# [TASK REQUIREMENTS]
#1 In the Marseille travel piece, what year does the present church at Notre-Dame-de-la-Garde date back to?
#2 Please explain, in one to three sentences, why the Marseille travel piece calls the basilica a beacon that is both spiritual and practical.
#3 Write a continuation of the Marseille travel piece, starting after its final sentence.

Neil Sowerby enjoys the many fruits of Marseille
From Notre-Dame-de-la-Garde the whole of Marseille is spread out dazzlingly before us. France’s second city is larger in area than Paris and all of it can be seen from the basilica perched on a 162m high peak and crowned with its gilded statue of the Virgin clutching the Christ Child.
Think beacon, both spiritual and practical. An assertion of the Catholic faith in a melting pot port, rife with temptations; yet also a landmark to steer by after a long and perhaps dangerous sea crossing.
a showcase for an English chef in love with Southern French ingredients and a Canadian sommelier evangelising for natural wine
There has been a church on the site since the 13th century. Its present incarnation dates back to 1864 and it still bears scars of wartime strafing, when whole tranches of the city below were obliterated.
Still, salvation comes in many forms. The Byzantine-esque interior is jammed with votive offerings seeking Mary’s protection. Among the most poignant are the model boats and planes dangling from the ornate ceilings. This is a city of arrivals and departures.
Like so many visitors before us, we’ve taken the bus up to get our bearings and will walk down to the heart of Marseille, the Vieux Port, the noontide heat bouncing off the cracked steps.
Out at sea is that other Marseille landmark, the Château d’If, island prison made legendary by Alexandre Dumas in his novel, The Count of Monte Cristo. The sheer scale of Marseille – it’s initially daunting.
Not daunting in the sense of the old town’s past reputation for violence, crime and sin. Take this 1929 advice from popular travel writer Basil Woon: “It is not wise to venture into this district at night unless dressed like a stevedore and well armed. Thieves, cut-throats and other undesirables throng the narrow alleyways and sisters of scarlet sit in the doorways of their places of business, catching you by the sleeve as you pass by. The dregs of the world are here unsifted.”

Collection entries:
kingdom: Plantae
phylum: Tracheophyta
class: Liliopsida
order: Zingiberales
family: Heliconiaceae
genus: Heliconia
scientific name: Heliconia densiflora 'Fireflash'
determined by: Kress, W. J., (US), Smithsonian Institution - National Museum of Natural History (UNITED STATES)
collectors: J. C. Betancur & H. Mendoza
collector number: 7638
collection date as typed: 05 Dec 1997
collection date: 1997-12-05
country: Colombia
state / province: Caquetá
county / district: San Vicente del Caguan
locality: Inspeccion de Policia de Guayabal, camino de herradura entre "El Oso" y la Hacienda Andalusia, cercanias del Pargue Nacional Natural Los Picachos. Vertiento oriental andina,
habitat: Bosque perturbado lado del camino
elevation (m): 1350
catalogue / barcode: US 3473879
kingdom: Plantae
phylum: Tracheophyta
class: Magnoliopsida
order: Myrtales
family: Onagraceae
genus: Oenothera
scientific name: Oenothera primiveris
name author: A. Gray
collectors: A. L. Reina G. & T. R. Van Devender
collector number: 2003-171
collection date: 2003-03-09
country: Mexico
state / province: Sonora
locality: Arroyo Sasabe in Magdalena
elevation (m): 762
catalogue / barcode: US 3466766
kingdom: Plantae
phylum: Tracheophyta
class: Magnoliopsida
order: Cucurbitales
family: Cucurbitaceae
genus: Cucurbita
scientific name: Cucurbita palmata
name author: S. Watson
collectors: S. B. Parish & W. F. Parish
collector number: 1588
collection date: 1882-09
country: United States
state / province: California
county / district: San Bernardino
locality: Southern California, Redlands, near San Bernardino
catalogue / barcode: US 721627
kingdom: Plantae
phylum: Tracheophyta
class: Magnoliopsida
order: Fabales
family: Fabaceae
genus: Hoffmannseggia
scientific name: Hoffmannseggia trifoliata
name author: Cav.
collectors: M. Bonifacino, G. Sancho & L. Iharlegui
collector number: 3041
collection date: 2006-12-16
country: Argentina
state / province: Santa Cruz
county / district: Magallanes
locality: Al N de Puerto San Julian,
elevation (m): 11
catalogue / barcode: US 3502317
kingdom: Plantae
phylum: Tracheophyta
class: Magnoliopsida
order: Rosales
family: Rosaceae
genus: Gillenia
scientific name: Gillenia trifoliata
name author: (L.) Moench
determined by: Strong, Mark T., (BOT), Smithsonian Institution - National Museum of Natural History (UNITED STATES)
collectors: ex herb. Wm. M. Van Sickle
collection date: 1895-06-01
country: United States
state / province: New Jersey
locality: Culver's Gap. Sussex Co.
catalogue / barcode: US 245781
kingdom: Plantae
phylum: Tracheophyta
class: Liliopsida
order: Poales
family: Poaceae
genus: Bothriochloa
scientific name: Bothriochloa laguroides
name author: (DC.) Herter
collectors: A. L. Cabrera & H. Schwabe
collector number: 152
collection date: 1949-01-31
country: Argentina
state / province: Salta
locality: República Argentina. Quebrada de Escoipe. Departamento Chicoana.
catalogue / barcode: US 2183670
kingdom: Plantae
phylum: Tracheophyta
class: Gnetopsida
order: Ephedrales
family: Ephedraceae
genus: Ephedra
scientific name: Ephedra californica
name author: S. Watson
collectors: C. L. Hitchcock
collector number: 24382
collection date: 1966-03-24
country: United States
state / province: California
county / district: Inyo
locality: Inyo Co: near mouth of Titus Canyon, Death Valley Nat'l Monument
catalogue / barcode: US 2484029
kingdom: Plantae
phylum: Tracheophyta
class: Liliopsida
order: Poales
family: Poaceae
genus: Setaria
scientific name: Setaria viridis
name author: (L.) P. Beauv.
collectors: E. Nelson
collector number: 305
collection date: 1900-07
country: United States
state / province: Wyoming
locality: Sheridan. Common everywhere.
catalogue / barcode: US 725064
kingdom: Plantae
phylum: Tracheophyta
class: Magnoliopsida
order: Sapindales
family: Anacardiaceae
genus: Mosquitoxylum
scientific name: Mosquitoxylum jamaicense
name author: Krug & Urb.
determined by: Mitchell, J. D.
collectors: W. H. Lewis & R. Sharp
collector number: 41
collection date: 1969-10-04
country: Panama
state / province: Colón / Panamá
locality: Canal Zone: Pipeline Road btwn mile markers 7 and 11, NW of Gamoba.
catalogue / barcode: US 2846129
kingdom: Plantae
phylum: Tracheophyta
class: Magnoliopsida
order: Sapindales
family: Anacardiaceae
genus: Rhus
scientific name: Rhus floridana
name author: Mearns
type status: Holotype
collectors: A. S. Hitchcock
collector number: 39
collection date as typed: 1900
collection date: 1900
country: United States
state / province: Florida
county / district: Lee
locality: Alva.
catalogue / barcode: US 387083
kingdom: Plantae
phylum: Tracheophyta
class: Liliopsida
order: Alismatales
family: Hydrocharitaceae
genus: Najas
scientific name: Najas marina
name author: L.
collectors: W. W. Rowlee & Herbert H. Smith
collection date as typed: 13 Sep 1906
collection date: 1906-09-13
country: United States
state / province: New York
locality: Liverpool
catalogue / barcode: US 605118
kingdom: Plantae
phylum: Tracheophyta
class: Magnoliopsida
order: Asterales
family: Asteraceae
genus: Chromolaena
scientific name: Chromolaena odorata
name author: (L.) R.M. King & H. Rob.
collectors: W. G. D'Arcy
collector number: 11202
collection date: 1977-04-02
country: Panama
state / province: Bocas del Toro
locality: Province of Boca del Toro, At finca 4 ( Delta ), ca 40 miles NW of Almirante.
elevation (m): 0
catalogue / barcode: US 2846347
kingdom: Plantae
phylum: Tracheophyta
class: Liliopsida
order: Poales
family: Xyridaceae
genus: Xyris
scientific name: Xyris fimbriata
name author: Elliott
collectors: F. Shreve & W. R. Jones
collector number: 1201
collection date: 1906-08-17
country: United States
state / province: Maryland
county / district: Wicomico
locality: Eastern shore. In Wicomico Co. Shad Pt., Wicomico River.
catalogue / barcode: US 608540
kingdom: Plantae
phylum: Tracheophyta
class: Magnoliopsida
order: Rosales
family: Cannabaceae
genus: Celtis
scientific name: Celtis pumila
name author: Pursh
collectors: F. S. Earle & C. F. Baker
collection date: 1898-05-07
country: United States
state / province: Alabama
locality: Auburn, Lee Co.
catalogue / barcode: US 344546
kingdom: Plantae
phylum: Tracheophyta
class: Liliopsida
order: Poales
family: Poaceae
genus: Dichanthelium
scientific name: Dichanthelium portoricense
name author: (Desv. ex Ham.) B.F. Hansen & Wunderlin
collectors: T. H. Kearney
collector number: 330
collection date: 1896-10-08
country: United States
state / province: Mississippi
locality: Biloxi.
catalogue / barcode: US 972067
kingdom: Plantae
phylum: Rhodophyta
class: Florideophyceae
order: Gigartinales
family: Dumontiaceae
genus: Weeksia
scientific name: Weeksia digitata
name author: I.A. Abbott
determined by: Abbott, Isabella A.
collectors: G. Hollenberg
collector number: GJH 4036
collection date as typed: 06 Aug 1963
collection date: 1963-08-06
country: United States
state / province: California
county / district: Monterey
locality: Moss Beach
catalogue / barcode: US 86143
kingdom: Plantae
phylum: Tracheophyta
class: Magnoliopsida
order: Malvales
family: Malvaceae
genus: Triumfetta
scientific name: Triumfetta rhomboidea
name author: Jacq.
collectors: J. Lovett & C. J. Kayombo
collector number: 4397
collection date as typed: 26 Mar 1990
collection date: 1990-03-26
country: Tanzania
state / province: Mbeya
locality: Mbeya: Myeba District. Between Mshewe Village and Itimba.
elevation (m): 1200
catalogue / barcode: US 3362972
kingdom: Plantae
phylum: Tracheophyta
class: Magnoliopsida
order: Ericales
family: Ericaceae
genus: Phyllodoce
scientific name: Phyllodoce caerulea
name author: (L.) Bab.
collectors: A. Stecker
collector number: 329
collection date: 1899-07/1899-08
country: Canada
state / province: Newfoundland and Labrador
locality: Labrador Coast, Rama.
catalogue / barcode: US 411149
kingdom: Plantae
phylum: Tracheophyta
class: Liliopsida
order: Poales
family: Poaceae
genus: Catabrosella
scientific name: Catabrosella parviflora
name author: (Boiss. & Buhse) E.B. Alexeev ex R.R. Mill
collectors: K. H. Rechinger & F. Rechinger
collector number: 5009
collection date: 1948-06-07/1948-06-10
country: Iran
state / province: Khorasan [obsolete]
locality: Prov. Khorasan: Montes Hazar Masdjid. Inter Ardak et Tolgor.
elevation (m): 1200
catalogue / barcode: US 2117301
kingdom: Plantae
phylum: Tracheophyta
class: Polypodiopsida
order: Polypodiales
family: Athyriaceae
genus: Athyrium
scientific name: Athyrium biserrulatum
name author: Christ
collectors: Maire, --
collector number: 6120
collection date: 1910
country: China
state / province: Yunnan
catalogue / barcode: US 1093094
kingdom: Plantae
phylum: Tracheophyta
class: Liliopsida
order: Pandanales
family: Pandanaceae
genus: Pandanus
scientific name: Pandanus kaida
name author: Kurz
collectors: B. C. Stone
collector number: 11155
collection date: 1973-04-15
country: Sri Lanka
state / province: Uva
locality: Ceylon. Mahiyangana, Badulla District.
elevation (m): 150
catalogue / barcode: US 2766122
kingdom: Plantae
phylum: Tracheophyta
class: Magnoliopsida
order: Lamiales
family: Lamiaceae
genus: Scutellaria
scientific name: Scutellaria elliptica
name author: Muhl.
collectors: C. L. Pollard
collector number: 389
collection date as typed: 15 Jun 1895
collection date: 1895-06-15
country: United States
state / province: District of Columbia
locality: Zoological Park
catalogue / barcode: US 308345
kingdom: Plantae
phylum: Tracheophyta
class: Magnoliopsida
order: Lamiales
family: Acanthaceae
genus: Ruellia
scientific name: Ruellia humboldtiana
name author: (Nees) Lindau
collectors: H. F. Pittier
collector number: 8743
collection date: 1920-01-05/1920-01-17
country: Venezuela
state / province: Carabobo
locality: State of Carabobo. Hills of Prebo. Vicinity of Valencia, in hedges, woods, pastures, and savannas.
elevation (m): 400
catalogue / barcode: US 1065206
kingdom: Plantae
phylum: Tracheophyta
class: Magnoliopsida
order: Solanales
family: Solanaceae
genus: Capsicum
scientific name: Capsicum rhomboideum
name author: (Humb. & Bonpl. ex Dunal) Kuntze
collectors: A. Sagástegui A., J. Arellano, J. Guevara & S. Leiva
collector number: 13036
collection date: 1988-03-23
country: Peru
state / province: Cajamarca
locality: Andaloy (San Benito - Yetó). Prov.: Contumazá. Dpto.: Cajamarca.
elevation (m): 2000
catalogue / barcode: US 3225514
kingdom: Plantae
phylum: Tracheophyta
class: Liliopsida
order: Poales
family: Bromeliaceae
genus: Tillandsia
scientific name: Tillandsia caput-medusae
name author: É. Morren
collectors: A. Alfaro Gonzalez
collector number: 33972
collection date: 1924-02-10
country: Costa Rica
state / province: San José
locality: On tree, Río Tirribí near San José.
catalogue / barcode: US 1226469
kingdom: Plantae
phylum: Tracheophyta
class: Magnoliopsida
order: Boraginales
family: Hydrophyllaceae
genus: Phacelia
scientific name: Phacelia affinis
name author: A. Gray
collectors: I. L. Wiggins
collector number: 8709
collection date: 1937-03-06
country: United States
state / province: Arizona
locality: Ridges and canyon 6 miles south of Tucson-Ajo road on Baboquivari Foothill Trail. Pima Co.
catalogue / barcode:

# [EXERCISE RESULTS]
#1 1864.

#2 Spiritually, it asserts the Catholic faith in a melting-pot port rife with temptations. Practically, it is a landmark to steer by after a long and perhaps dangerous sea crossing.

#3
Our bolthole in Noailles
I suspect Basil was referring to the likes of Noailles back in the day. In 2022 it is a tourist destination, colourful and diverse, home to the Marché des Capucins street market and heady spice bazaars such as Saladin along the Rue Longue de Capucins. You can see how the district gained the soubriquet "Belly of Marseille".
Just a 10-minute stroll away are the marina, ferry terminals and daily fish stalls that constitute the Vieux Port. En route lies our handily placed hotel base, the Maison Saint-Louis.
The straightest way from the thronged quaysides is via the Rue Pavillion, more Istanbul than Marseille with its plethora of kebab houses. Cross the Rue de Rome tramline and the Belle Epoque frontage of the Maison leaps out at you.
Once part of a "Grand Hotel", after a recent renovation, the selling point is bargain boutique. Yet its ground floor bar/bistro remains old school, even down to the odd rickety chair – the place to drop in for a caffeine shot or restorative pastis. A few outside tables are perfect for people watching over the pedestrianised Cours St Louis.
The neighbouring Maison Empereur homeware store, founded in 1827, oozes heritage, even if the strict one-way system through its comprehensive gadget stock is IKEA-like.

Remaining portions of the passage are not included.